March 28, 2020

Bernard Schoenburg: Duckworth calls $2.2 trillion bill a ‘down payment,’ Trump ‘incompetent’


Source: State Journal-Register

 

U.S. Sen. Tammy Duckworth, D-Illinois, of Hoffman Estates, was among senators who voted unanimously for the $2.2 trillion coronavirus rescue package. She thinks more will be needed, and is not happy with the way the health crisis has been handled by President Donald Trump.

“I think it was a good bill,” Duckworth said Thursday.

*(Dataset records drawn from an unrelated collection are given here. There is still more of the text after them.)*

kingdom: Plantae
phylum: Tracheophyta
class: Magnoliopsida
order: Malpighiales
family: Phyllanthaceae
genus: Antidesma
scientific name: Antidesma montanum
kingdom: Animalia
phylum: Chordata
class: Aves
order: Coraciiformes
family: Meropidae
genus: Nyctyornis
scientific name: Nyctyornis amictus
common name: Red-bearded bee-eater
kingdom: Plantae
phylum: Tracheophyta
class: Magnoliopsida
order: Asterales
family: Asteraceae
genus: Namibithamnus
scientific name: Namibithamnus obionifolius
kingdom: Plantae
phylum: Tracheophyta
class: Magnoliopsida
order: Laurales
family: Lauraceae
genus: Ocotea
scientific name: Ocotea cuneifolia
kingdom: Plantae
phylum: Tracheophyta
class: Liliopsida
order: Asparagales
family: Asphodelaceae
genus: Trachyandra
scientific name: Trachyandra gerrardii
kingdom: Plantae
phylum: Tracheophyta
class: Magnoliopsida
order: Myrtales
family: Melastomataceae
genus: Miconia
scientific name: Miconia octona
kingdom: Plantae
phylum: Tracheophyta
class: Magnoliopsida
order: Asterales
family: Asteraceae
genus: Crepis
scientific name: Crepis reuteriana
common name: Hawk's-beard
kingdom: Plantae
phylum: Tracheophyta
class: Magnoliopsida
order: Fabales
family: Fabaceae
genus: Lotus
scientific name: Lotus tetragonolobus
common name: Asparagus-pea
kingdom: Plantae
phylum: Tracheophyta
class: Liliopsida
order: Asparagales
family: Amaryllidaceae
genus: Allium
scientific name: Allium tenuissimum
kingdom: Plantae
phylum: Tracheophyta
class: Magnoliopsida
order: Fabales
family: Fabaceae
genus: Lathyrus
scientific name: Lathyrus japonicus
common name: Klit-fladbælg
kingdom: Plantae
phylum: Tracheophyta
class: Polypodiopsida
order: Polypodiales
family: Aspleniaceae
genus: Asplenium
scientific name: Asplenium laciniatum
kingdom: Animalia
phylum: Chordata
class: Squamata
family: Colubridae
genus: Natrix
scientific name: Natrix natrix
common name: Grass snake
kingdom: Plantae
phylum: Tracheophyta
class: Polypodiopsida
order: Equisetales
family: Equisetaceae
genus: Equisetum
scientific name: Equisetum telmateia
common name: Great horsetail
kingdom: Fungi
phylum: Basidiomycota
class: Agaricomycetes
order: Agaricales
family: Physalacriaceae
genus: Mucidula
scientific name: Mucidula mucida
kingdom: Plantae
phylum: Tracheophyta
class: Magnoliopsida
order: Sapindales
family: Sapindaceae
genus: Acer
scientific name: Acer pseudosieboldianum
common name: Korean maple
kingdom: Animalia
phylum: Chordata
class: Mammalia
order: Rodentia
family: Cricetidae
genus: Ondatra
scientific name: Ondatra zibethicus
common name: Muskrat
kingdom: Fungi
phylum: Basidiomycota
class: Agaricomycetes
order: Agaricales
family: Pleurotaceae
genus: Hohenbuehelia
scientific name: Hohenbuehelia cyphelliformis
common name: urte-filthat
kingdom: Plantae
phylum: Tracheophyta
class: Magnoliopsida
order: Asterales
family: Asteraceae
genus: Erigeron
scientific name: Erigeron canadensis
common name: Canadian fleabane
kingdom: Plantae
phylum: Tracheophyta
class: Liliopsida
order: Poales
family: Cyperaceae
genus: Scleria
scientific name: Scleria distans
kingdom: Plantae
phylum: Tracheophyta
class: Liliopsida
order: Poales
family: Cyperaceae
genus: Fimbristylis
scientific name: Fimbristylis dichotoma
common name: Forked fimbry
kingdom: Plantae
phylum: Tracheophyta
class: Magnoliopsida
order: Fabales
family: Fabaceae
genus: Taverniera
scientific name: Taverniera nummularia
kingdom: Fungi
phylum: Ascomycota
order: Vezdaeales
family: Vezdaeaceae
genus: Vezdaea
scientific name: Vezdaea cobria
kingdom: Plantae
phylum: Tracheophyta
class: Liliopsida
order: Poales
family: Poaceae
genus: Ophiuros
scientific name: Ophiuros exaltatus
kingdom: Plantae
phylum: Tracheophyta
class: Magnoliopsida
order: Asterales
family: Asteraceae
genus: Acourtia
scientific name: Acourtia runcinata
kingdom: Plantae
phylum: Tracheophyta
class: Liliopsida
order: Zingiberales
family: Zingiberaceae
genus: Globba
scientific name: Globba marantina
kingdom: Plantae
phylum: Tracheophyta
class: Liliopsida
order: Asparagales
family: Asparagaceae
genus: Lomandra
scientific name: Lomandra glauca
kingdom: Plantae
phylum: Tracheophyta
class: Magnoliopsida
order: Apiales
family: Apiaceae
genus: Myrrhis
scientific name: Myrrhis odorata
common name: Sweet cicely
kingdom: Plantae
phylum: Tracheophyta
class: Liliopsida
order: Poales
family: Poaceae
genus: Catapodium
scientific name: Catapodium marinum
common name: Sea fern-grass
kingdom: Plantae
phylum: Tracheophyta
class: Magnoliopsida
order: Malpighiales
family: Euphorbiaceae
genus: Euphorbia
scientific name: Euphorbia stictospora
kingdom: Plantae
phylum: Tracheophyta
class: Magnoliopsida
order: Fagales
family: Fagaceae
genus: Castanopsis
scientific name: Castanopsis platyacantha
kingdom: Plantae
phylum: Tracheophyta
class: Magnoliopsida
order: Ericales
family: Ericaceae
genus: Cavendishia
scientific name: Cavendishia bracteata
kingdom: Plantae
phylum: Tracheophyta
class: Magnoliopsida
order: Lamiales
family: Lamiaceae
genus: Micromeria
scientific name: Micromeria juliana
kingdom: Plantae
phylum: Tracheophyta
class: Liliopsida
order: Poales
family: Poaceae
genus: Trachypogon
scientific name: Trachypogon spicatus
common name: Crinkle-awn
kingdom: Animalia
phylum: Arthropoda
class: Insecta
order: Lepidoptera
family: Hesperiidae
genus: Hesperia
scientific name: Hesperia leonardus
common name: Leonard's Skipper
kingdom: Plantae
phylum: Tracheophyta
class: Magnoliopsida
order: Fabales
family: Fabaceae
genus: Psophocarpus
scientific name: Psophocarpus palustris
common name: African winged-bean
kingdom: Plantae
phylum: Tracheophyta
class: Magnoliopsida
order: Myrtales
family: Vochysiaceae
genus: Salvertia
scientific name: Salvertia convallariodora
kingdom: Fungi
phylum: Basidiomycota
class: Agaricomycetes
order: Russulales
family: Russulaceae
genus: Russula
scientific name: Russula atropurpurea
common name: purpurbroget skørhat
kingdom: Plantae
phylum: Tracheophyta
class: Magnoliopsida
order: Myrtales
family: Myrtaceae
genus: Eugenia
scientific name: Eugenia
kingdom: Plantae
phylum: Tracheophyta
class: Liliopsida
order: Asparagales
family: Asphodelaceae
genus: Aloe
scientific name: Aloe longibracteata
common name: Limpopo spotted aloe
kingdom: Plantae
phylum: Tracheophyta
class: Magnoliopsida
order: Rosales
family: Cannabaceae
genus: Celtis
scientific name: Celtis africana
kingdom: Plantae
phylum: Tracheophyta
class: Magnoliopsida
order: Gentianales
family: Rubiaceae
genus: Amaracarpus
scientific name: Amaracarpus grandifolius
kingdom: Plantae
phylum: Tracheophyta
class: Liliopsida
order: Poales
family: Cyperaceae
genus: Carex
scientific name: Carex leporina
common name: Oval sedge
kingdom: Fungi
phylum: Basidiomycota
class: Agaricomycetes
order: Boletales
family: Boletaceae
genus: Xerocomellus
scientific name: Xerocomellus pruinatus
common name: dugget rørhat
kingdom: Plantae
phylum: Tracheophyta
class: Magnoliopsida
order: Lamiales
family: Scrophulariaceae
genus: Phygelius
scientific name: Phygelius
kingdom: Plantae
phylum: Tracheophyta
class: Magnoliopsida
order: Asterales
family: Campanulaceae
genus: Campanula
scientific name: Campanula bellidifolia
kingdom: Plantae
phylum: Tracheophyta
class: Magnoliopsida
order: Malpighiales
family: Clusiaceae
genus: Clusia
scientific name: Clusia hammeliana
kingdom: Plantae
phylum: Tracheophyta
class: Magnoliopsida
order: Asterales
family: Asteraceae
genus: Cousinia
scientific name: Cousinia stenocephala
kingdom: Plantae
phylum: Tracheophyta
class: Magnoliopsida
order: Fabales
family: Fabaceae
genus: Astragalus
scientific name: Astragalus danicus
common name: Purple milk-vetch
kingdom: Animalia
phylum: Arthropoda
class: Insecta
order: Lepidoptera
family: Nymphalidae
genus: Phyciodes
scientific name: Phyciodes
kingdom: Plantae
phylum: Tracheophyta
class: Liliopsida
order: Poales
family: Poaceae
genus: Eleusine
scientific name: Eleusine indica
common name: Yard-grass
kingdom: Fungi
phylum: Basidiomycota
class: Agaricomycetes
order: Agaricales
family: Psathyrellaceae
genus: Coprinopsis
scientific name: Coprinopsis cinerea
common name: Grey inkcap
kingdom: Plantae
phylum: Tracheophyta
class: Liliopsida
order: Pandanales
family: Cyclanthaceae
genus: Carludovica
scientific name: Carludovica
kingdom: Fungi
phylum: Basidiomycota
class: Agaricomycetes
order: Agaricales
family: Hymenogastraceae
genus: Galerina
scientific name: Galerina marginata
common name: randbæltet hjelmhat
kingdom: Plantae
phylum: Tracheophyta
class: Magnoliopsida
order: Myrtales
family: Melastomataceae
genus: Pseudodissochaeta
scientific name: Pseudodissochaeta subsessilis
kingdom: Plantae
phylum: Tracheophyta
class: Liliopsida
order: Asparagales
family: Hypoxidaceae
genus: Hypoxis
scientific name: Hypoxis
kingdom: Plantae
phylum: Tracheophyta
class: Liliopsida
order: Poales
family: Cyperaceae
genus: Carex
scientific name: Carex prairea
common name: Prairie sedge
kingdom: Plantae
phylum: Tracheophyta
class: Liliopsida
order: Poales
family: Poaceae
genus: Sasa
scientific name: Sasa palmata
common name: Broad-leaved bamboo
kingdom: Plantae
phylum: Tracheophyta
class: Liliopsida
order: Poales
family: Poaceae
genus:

But, for example, she said $100 billion in emergency funding for hospitals won’t cover all costs.

“That’s across the whole country, and that’s more (of) really a down payment.” She also said there’s not enough help for mass transit, or needed protection for people with rent or mortgage payments.

“I think that there is going to need to be a follow-up,” she said.

Asked about affordability of the package, she said there was not much of a choice. “If we don’t do this and we lose all these businesses, for example, there will be no economy to restart.”

Trump has expressed the desire to get America “opened up and raring to go by Easter.” He has also said he hopes different parts of the country can have fewer restrictions than others on social gatherings.

“I think he’s incompetent,” Duckworth said of the president when asked about that. “Thank God that decision is not up to him. It is the governors who decide, and the mayors. ... I’m very proud of the folks who have come out and really stepped up at a point in time when the Trump administration has failed so miserably in their response and in how seriously they took this pandemic. So I frankly don’t care what the president has to say at this point.”

Duckworth said she thinks Gov. JB Pritzker has “made some really, really tough decisions, and I’m very proud of our state. Our response has been much better than many other states.” She said she has been in almost daily contact with Pritzker and Illinois Emergency Management Agency Director Alicia Tate-Nadeau, and said both have done “a remarkable job in a very tough time.”

She said she spent a recent day calling health care systems, in cities including Bloomington, Carbondale and Springfield, asking about issues like readiness for patients and availability of child care so nurses and doctors can go to work.

“It’s just amazing how folks came together to respond to this crisis,” she said.